The imbalance in human management of the natural cycles for phosphorus and nitrogen is akin to the imbalance in the carbon cycle which is responsible for climate change, Green Alliance argues in the booklet.
It is a clear ploy to tie nutrient management to carbon management - now by far the leading environmental issue. But there is sense in the argument, and the current profligacy with nutrients runs counter to sustainable resource management and has substantial environmental costs.
Nitrate fertiliser production, for instance, is highly energy intensive. Phosphate reserves are limited and their extraction has costs in terms of energy, transport and pollution.
While fertilisers are being manufactured and applied to farmland, water companies are spending millions of pounds annually on removing nitrate from tap water and phosphate from sewage.
"Something is not quite right here," said the Green Alliance’s Jiggy Lloyd at the booklet’s launch. "The nutrient cycle is greatly inflated in the developed world and the total circulation is enough to meet our needs. Yet we keep topping it up. Why is that?"
The launch of the report was supported by Lord Rooker, minister of state for farming and food, and Environment Agency board member Ted Cantle.
The booklet is structured as a series of essays by prominent specialists on aspects of nutrient management - the water industry, sludge recycling, farm management, composting, and the implications for energy and biodiversity.
Its recommendations for policy objectives include:
Safeguard sewage sludge disposal to farmland by making the safe sludge matrix statutory. The matrix, which specifies voluntary standards for sludge treatment and application for various crops, was agreed by the water industry in 1999 as a response to retailers’ fears over the microbiological safety of sludge use on land. It is adhered to by all water companies and the government has promised for some years to make it statutory (ENDS Report 333, p 43 ). The idea has the enthusiastic support of Water UK and the industry. They believe the move would further build confidence in sludge spreading among retailers, allowing them to endorse the use of treated sludge by farmers and growers.

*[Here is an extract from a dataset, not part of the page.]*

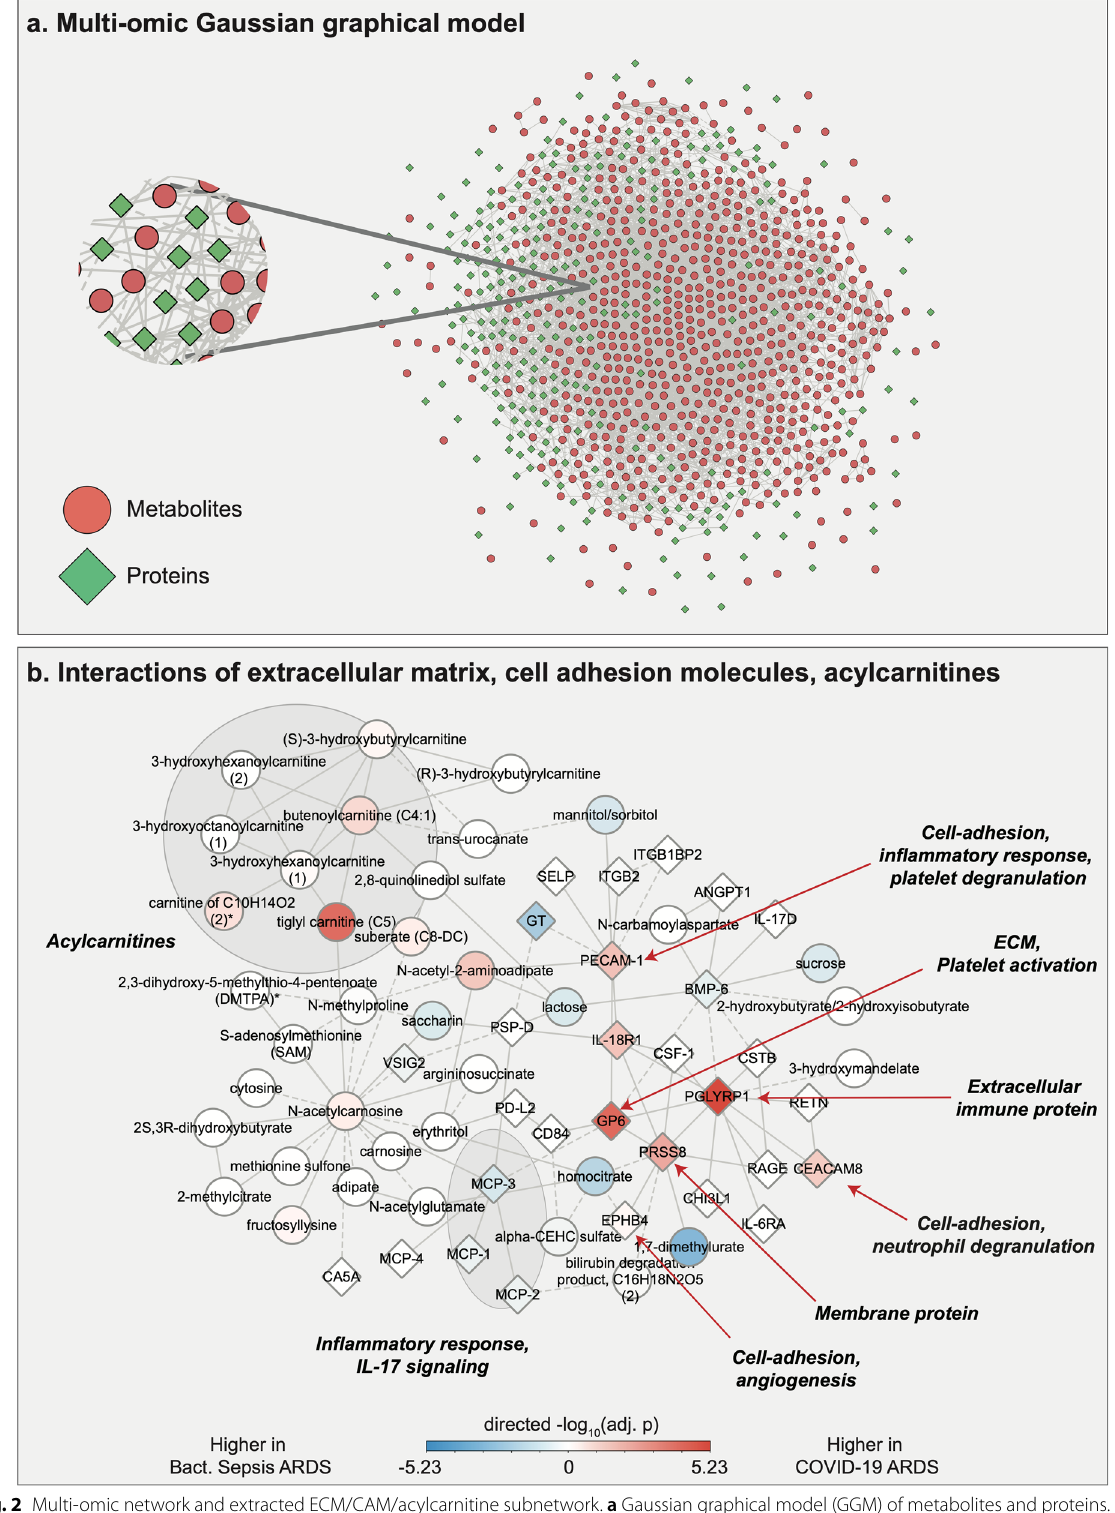
Fig. 2 Multi‑omic network and extracted ECM/CAM/acylcarnitine subnetwork. a Gaussian graphical model (GGM) of metabolites and proteins. Shapes and colors of the molecules in the network are based on the two omics types. b Subnetwork extracted from the full multi‑omic GGM, built around tiglyl carnitine and GP6. The observed molecular interactions suggest an interplay of ECM derangement, inflammation, and mitochondrial dysfunction in ARDS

Develop a certification scheme similar to the safe sludge matrix for the use of waste-derived composts in agriculture. This would allow retailers to buy in to the use of composted waste and ensure an outlet for biodegradable municipal waste.

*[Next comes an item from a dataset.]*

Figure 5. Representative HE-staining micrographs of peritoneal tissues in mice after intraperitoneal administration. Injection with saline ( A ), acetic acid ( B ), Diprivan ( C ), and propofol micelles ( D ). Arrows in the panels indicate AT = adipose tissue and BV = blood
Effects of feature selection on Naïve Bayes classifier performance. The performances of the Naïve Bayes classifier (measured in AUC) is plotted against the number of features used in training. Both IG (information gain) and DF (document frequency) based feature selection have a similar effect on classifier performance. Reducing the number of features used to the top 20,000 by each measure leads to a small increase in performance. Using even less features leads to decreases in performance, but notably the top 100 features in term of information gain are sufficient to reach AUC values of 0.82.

Consider a levy on detergent and industrial phosphate to deter discharges to the water environment. The proceeds could be used to fund phosphate recovery from sewage by water companies.
Devise economic means of distributing farm-waste nutrients from the west of the UK, where livestock farming produces an abundance of manures, to the east, where there is a paucity of nutrients for arable production.
A levy on inorganic nitrogen fertilisers should be considered to promote the use of organic alternatives. However, the use of nitrogen fertilisers is already in decline.
Nutrient management needs to be considered at farm-scale and nutrient planning should be required as a condition of single farm payments.
‘Precision agriculture’ needs to be widely adopted, where livestock feeding regimes and field fertiliser applications are much more closely tailored to needs.